Ce contexte général engendre la mobilisation d’associations comme Slow Food, Greenpeace ou les Associations de Maintien pour une Agriculture Paysanne (AMAP), qui revendiquent et s’engagent pour une alimentation « de qualité ». Les médias ne sont pas en reste, avec force reportages et documentaires sur les dérives de la production agricole intensive et de la production industrielle des denrées alimentaires.

Le contrôle des représentations sociales

Face à la multiplication des acteurs s’étant emparés de la problématique des rapports entre alimentation et santé, le contrôle des représentations sociales devient un enjeu majeur de l’existence sociale de cette question. Jodelet (1989) décrit la représentation comme « une forme de savoir pratique reliant un sujet à un objet », et de fait les liens entre représentations sociales et comportement sont ténus. La dimension pratique des représentations est essentielle et montre la pertinence de les mobiliser pour appréhender un acte aussi quotidien et concret que l’acte alimentaire. Si l’on préfère spontanément les produits frais aux produits surgelés par exemple, cela est lié à une représentation largement partagée, qui associe le « sain » au « naturel », le

« naturel » étant lui-même corrélé à l’absence d’intervention humaine (Rozin, 2008). Même en sachant que les produits surgelés ont généralement une teneur nutritionnelle équivalente aux produits frais, cette représentation va dominer nos connaissances et guider nos comportements.

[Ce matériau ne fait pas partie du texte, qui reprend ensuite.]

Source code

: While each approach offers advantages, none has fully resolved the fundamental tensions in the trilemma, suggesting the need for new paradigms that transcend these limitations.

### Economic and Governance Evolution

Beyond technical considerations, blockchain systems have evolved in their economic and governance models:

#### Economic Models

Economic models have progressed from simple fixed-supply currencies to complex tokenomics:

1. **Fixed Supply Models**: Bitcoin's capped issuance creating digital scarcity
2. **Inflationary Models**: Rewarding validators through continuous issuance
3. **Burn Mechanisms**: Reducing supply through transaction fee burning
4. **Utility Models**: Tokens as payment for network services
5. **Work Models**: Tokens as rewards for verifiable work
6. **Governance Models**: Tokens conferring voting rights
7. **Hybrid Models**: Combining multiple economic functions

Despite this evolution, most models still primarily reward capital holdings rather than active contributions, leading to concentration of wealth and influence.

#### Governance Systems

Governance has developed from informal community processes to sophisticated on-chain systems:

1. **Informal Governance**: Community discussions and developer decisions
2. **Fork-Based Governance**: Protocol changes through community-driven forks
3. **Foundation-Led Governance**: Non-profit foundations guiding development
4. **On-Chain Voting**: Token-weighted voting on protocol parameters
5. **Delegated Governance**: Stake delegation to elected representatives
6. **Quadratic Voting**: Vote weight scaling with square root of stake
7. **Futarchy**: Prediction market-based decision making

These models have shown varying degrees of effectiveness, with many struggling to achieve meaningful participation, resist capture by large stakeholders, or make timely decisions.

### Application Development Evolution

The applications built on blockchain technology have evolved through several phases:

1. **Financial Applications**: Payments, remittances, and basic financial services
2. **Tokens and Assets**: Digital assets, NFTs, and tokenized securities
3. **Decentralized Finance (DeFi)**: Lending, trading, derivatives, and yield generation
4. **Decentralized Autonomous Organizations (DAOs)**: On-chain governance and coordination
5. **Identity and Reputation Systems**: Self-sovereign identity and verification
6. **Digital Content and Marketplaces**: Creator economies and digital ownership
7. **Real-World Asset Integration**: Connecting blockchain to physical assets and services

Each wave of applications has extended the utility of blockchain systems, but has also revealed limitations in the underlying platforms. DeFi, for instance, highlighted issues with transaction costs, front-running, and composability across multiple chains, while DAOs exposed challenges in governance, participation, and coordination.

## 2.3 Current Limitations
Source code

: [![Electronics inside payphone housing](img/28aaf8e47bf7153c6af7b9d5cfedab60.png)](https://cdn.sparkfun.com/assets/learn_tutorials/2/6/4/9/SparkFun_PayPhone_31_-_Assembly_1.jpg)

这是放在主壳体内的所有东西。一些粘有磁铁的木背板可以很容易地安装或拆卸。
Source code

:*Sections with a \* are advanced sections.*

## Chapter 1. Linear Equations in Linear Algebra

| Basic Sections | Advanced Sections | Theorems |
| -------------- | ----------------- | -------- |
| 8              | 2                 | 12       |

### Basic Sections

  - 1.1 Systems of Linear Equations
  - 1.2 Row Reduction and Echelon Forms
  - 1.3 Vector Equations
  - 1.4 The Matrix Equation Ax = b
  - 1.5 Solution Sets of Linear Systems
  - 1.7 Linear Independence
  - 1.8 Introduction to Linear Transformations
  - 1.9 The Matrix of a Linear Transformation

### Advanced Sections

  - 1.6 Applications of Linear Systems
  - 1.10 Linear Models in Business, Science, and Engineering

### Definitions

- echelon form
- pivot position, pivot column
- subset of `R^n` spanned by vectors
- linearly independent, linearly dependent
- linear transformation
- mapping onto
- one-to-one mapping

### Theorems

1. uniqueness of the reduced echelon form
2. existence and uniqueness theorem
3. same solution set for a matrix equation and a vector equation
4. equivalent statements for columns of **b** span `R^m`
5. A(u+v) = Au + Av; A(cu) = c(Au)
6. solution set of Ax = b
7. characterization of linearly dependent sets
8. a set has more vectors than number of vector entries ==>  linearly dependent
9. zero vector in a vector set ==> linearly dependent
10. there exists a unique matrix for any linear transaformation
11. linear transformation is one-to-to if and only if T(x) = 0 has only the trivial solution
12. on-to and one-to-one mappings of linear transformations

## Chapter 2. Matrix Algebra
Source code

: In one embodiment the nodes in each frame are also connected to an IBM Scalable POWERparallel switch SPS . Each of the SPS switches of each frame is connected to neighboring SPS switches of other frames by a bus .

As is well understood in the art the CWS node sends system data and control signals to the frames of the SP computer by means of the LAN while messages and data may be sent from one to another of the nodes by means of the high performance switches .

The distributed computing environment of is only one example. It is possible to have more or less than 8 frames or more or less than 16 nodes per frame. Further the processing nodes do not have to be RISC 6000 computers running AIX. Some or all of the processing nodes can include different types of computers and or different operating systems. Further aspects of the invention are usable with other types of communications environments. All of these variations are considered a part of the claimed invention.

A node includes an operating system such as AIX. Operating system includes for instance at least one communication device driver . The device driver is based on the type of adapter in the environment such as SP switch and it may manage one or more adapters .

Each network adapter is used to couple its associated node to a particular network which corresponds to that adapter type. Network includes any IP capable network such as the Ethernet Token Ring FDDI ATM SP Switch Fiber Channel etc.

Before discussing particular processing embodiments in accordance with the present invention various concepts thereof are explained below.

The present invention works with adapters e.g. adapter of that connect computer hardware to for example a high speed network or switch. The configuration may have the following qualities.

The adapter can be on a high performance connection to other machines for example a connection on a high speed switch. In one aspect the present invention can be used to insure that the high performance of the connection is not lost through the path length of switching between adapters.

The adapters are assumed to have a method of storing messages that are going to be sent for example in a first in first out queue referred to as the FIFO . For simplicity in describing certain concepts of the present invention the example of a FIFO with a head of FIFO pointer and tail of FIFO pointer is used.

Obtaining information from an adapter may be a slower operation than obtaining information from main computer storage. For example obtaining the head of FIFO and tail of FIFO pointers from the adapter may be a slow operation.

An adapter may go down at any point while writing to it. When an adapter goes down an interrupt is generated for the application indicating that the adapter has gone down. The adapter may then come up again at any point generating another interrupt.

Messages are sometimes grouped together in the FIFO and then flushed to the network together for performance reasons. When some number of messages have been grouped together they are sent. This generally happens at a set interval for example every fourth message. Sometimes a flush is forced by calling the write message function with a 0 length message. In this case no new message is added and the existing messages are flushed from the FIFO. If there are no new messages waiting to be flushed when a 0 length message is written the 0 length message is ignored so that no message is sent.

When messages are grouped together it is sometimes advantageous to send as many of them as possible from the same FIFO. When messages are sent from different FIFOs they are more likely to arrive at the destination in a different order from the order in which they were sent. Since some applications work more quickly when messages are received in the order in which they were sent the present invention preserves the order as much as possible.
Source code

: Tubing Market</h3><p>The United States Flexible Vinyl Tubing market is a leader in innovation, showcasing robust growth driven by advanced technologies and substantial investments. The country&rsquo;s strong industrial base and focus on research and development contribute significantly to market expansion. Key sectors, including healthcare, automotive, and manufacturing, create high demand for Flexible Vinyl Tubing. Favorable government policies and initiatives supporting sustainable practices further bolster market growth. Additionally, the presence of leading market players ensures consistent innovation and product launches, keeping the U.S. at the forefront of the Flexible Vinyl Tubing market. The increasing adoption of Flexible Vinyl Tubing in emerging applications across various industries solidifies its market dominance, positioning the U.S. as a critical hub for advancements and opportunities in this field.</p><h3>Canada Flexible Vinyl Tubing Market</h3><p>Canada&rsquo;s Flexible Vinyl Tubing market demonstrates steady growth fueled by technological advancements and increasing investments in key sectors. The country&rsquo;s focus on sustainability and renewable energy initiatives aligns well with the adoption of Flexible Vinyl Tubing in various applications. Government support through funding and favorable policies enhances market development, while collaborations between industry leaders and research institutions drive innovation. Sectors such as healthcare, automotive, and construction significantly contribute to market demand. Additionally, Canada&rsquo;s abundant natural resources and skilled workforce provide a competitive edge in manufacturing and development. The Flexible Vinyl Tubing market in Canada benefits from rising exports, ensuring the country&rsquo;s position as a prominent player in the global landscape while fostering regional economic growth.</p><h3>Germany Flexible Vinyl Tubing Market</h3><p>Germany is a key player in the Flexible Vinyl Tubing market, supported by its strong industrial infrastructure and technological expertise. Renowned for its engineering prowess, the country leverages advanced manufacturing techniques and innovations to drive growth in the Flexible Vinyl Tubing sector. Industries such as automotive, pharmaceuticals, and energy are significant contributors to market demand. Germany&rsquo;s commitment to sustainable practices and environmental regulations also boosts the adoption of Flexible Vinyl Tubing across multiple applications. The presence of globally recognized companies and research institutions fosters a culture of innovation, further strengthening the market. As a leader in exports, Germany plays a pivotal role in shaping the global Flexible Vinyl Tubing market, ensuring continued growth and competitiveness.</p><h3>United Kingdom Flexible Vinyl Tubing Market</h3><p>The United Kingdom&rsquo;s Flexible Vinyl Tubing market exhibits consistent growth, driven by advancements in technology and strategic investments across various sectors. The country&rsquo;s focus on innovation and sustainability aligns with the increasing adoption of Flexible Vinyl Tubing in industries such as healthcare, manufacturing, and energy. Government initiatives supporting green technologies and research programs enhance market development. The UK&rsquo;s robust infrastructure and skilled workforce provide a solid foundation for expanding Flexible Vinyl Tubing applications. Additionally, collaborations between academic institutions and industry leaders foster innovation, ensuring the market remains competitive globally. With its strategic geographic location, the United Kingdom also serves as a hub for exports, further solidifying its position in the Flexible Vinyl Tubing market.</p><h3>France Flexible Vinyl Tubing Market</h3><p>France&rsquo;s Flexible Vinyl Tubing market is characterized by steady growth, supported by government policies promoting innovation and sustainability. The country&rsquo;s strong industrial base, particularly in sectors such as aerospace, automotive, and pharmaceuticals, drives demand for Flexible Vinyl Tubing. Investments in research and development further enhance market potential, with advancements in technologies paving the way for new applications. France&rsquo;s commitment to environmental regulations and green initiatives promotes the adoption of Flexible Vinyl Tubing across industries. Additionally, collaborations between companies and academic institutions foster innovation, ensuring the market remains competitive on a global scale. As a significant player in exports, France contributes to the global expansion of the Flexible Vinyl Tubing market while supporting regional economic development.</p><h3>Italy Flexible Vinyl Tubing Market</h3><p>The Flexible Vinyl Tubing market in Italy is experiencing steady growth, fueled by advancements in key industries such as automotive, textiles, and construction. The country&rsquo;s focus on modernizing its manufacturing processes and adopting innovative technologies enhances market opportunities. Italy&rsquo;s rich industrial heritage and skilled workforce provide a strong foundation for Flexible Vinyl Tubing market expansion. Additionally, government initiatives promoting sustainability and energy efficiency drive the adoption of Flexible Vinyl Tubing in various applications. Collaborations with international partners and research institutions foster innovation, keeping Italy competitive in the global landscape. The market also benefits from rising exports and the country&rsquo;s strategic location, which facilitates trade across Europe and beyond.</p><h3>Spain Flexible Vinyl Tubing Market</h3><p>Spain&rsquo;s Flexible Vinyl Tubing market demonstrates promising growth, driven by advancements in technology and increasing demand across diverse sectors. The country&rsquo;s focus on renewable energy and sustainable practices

La dimension sociale des représentations est également fondamentale puisque c’est la validation collective qui fonde leur légitimité auprès des individus. Cette importance collective de la représentation sociale, et son impact sur les comportements individuels, lui confère un pouvoir que les différents acteurs ont bien compris. Chacun cherche à les modifier, en espérant atteindre ainsi la modification des comportements et elles deviennent ainsi au centre des discours, qu’il s’agisse de communication publique, de communication militante ou de communication publicitaire. Parallèlement à cela, un discours de nature prescriptive et moralisatrice se développe, en opposition justement avec la complexité du raisonnement et des représentations qui sous-tendent l’acte alimentaire. On voit ainsi s’affronter un double niveau de langage, l’un relatif aux représentations et l’autre beaucoup plus rationnel avec le retour d’un modèle selon lequel la diffusion d’une information est censée induire un changement de comportement (Berlivet, 2004).

Ce bref tableau du paysage alimentaire vise à montrer le caractère sensible et complexe de cette question du rapport entre alimentation et santé. Les crises alimentaires réveillent les peurs, les scientifiques tirent la sonnette d’alarme sur des constats tout en divergeant sur les causes, les pouvoirs publics s’en mêlent, les industriels défendent leurs intérêts économiques, les citoyens se mobilisent et investissent le débat et l’action proprement dite… Tous les ingrédients sont ici réunis pour faire des liens entre alimentation et santé une question sensible. Ces enjeux se croisent et s’affrontent dans l’espace public, avec pour conséquence une convergence vers un phénomène de médicalisation de l’alimentation, d’une ampleur inédite jusqu’alors.